相談者の男性がリフレッシュするためにスーパー銭湯を利用した際、男湯に若い女性清掃員が入ってくることがありました。中には笑みをこぼしている女性もいて、「非常に不快な思いをした」と訴えています。
仕事内容は、マットやシャンプーの交換など男女問わず誰でもできることでした。さらに施設には男性従業員もいる中、なぜか女性の従業員が男湯に作業に入ってくるそうです。
相談者は、「日本社会において、男性にプライバシーというものはないのでしょうか」と憤っています。
銭湯や温泉施設で異性の従業員が入ってくることは、問題ないのでしょうか。大久保誠弁護士に聞きました。
●プライバシー侵害、建造物侵入罪が考えられるが
私もたまに温泉の大浴場で女性従業員が清掃のために入ってくる場面に遭遇しますが、この相談者のように不快な思いをしたことはありません。これまで考えてきませんでしたが、これを機に法的に考えてみたいと思います。

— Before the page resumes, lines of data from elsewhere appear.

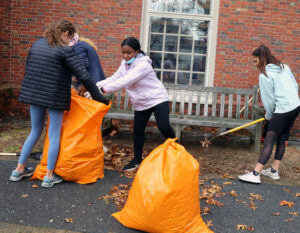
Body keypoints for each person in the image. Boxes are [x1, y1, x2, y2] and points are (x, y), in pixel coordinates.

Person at [9, 20, 109, 188]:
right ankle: (49, 176)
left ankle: (18, 170)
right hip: (55, 96)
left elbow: (30, 68)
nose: (70, 41)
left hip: (34, 93)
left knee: (35, 130)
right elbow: (84, 76)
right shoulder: (65, 49)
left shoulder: (37, 44)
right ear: (65, 34)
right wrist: (99, 98)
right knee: (54, 134)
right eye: (71, 37)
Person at [95, 37, 176, 171]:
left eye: (129, 53)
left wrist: (103, 90)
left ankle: (179, 150)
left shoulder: (143, 65)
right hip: (141, 102)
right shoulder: (125, 63)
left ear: (137, 52)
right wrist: (96, 86)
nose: (126, 56)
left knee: (164, 127)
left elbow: (126, 80)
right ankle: (137, 160)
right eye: (124, 53)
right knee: (138, 131)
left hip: (157, 98)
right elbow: (116, 77)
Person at [238, 44, 300, 184]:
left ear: (261, 59)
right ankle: (273, 171)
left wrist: (269, 117)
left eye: (255, 61)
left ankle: (255, 174)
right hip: (296, 106)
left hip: (283, 109)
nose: (254, 64)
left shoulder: (264, 75)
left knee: (269, 139)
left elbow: (269, 101)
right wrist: (290, 100)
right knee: (282, 137)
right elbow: (295, 86)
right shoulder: (284, 67)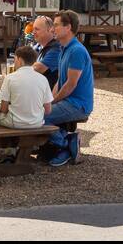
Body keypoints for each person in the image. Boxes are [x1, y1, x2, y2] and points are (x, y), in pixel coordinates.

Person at [44, 11, 94, 167]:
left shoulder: (77, 51)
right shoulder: (64, 48)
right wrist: (49, 101)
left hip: (78, 104)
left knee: (38, 117)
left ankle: (66, 144)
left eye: (56, 25)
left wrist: (52, 103)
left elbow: (71, 84)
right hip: (69, 101)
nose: (53, 29)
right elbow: (60, 80)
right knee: (39, 113)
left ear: (68, 28)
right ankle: (65, 144)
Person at [0, 44, 53, 130]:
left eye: (15, 59)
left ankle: (6, 141)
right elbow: (48, 110)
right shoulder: (43, 79)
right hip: (37, 123)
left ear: (20, 60)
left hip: (15, 123)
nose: (14, 63)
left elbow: (3, 109)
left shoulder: (10, 78)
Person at [29, 15, 61, 89]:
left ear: (49, 30)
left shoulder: (57, 48)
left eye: (37, 29)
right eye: (33, 29)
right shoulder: (38, 46)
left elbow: (37, 68)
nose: (33, 32)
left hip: (50, 96)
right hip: (38, 91)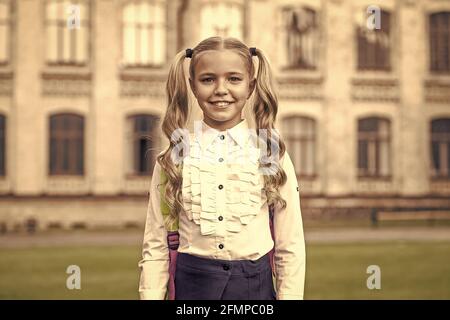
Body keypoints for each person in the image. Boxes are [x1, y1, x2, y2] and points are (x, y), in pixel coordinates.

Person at [138, 36, 306, 300]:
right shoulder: (172, 158)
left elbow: (290, 245)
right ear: (192, 86)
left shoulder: (271, 154)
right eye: (208, 79)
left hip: (255, 293)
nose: (220, 89)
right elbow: (156, 246)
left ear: (250, 86)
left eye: (234, 79)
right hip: (191, 293)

これが貸切の浴室であれば、自宅と同じく家族外の者が入ってくることは許されるものではないと考えられます。他人の住居や建造物を覗く行為は、立ち入りが禁止された場所に侵入しているため、建造物侵入罪(刑法130条)が成立する可能性があります。
また、公共の場所での覗き行為は、各都道府県が定める迷惑防止条例に違反することになります。公共の場所以外であっても、軽犯罪法にも違反する可能性があります。
つまり、異性・同性を問わず、従業員が浴場や脱衣所に入ってくることは、プライバシー侵害の観点から問題が生じると考えられなくもなさそうです。
しかし、あくまでも法律上はそう検討できなくもない、という仮説です。
●「プライバシーの侵害とは考えがたい」
ーーどういうことですか
大浴場であれば、他の客がいて、お互いの裸体を見られることが前提になっており、自宅や個室の浴室と比べるとプライバシーの権利は弱まっているとも考えます。
今回のケースで言えば、清掃の作業は通常、短時間で終了します。特定の男性の裸体をジロジロと見ない限り、男湯に女性従業員が清掃のため入室することは「正当な業務」です。違法性があるとまでは言えず、プライバシーの侵害とは考えがたいと思われます。
しかし、異性に裸体を見られることに不快感を感じる方もいます。清掃のために入室する場合であっても、同性の従業員に限る方がこれからはベターと言えるでしょう。施設側には、そのような配慮が求められると考えます。